■ TASK INSTRUCTIONS:
Copy each of the records exactly; leave nothing out.

■ INFORMATION GIVEN:
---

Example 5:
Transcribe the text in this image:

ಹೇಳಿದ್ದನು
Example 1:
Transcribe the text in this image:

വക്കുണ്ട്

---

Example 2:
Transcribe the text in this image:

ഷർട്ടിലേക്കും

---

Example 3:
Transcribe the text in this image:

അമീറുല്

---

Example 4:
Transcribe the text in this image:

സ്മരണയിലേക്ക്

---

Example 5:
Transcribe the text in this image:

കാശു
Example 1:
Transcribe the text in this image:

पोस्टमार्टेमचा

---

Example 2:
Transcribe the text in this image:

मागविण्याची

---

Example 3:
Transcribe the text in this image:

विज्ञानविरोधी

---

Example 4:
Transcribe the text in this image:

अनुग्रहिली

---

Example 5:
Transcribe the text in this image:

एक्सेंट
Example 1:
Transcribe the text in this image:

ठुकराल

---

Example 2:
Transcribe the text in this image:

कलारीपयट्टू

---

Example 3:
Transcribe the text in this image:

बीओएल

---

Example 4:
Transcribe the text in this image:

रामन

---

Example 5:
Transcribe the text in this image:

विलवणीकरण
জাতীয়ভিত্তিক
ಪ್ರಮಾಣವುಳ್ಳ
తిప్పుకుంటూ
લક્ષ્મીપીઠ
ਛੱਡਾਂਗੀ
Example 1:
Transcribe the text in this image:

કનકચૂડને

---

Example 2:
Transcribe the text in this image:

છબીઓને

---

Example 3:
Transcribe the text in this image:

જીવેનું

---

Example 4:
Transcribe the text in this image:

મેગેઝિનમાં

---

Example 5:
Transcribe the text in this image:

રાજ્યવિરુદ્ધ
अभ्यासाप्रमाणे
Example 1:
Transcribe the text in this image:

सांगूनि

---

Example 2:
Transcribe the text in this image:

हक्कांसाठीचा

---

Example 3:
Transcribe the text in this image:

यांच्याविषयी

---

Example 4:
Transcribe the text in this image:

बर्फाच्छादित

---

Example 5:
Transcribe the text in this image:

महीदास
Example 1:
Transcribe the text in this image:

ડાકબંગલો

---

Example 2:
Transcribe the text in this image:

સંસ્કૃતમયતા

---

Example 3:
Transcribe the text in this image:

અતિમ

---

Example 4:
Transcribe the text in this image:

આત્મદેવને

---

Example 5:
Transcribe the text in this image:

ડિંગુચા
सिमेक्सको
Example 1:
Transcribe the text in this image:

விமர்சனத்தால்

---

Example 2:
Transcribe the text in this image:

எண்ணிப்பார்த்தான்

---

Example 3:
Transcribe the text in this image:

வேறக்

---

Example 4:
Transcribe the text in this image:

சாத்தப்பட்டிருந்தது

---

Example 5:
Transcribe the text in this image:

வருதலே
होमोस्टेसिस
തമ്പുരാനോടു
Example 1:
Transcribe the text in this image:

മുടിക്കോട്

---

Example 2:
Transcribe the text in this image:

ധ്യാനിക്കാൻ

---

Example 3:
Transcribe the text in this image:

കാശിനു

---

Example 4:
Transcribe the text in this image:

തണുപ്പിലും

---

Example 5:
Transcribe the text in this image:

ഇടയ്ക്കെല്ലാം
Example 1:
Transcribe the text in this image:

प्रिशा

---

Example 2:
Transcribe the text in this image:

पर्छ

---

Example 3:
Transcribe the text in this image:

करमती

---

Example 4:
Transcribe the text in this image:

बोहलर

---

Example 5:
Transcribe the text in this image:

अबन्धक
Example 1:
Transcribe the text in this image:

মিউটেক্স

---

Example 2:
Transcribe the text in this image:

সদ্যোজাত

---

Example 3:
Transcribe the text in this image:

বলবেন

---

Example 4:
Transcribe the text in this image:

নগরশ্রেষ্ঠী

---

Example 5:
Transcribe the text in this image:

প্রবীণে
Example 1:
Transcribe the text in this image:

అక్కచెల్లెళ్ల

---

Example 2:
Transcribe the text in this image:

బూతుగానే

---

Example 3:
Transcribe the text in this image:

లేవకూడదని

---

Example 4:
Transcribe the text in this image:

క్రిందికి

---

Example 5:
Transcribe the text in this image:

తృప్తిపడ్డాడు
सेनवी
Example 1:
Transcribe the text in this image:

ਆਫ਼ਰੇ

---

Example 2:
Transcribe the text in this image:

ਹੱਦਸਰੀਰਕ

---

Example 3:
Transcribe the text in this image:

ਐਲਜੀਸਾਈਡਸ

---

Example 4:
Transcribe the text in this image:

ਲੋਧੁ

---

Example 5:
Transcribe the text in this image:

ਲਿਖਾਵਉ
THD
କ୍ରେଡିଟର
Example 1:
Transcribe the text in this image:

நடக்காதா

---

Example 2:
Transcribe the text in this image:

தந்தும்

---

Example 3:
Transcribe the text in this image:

■ TASK RESPONSE:
---

Example 5:
Transcribe the text in this image:

ಹೇಳಿದ್ದನು
Example 1:
Transcribe the text in this image:

വക്കുണ്ട്

---

Example 2:
Transcribe the text in this image:

ഷർട്ടിലേക്കും

---

Example 3:
Transcribe the text in this image:

അമീറുല്

---

Example 4:
Transcribe the text in this image:

സ്മരണയിലേക്ക്

---

Example 5:
Transcribe the text in this image:

കാശു
Example 1:
Transcribe the text in this image:

पोस्टमार्टेमचा

---

Example 2:
Transcribe the text in this image:

मागविण्याची

---

Example 3:
Transcribe the text in this image:

विज्ञानविरोधी

---

Example 4:
Transcribe the text in this image:

अनुग्रहिली

---

Example 5:
Transcribe the text in this image:

एक्सेंट
Example 1:
Transcribe the text in this image:

ठुकराल

---

Example 2:
Transcribe the text in this image:

कलारीपयट्टू

---

Example 3:
Transcribe the text in this image:

बीओएल

---

Example 4:
Transcribe the text in this image:

रामन

---

Example 5:
Transcribe the text in this image:

विलवणीकरण
জাতীয়ভিত্তিক
ಪ್ರಮಾಣವುಳ್ಳ
తిప్పుకుంటూ
લક્ષ્મીપીઠ
ਛੱਡਾਂਗੀ
Example 1:
Transcribe the text in this image:

કનકચૂડને

---

Example 2:
Transcribe the text in this image:

છબીઓને

---

Example 3:
Transcribe the text in this image:

જીવેનું

---

Example 4:
Transcribe the text in this image:

મેગેઝિનમાં

---

Example 5:
Transcribe the text in this image:

રાજ્યવિરુદ્ધ
अभ्यासाप्रमाणे
Example 1:
Transcribe the text in this image:

सांगूनि

---

Example 2:
Transcribe the text in this image:

हक्कांसाठीचा

---

Example 3:
Transcribe the text in this image:

यांच्याविषयी

---

Example 4:
Transcribe the text in this image:

बर्फाच्छादित

---

Example 5:
Transcribe the text in this image:

महीदास
Example 1:
Transcribe the text in this image:

ડાકબંગલો

---

Example 2:
Transcribe the text in this image:

સંસ્કૃતમયતા

---

Example 3:
Transcribe the text in this image:

અતિમ

---

Example 4:
Transcribe the text in this image:

આત્મદેવને

---

Example 5:
Transcribe the text in this image:

ડિંગુચા
सिमेक्सको
Example 1:
Transcribe the text in this image:

விமர்சனத்தால்

---

Example 2:
Transcribe the text in this image:

எண்ணிப்பார்த்தான்

---

Example 3:
Transcribe the text in this image:

வேறக்

---

Example 4:
Transcribe the text in this image:

சாத்தப்பட்டிருந்தது

---

Example 5:
Transcribe the text in this image:

வருதலே
होमोस्टेसिस
തമ്പുരാനോടു
Example 1:
Transcribe the text in this image:

മുടിക്കോട്

---

Example 2:
Transcribe the text in this image:

ധ്യാനിക്കാൻ

---

Example 3:
Transcribe the text in this image:

കാശിനു

---

Example 4:
Transcribe the text in this image:

തണുപ്പിലും

---

Example 5:
Transcribe the text in this image:

ഇടയ്ക്കെല്ലാം
Example 1:
Transcribe the text in this image:

प्रिशा

---

Example 2:
Transcribe the text in this image:

पर्छ

---

Example 3:
Transcribe the text in this image:

करमती

---

Example 4:
Transcribe the text in this image:

बोहलर

---

Example 5:
Transcribe the text in this image:

अबन्धक
Example 1:
Transcribe the text in this image:

মিউটেক্স

---

Example 2:
Transcribe the text in this image:

সদ্যোজাত

---

Example 3:
Transcribe the text in this image:

বলবেন

---

Example 4:
Transcribe the text in this image:

নগরশ্রেষ্ঠী

---

Example 5:
Transcribe the text in this image:

প্রবীণে
Example 1:
Transcribe the text in this image:

అక్కచెల్లెళ్ల

---

Example 2:
Transcribe the text in this image:

బూతుగానే

---

Example 3:
Transcribe the text in this image:

లేవకూడదని

---

Example 4:
Transcribe the text in this image:

క్రిందికి

---

Example 5:
Transcribe the text in this image:

తృప్తిపడ్డాడు
सेनवी
Example 1:
Transcribe the text in this image:

ਆਫ਼ਰੇ

---

Example 2:
Transcribe the text in this image:

ਹੱਦਸਰੀਰਕ

---

Example 3:
Transcribe the text in this image:

ਐਲਜੀਸਾਈਡਸ

---

Example 4:
Transcribe the text in this image:

ਲੋਧੁ

---

Example 5:
Transcribe the text in this image:

ਲਿਖਾਵਉ
THD
କ୍ରେଡିଟର
Example 1:
Transcribe the text in this image:

நடக்காதா

---

Example 2:
Transcribe the text in this image:

தந்தும்

---

Example 3:
Transcribe the text in this image:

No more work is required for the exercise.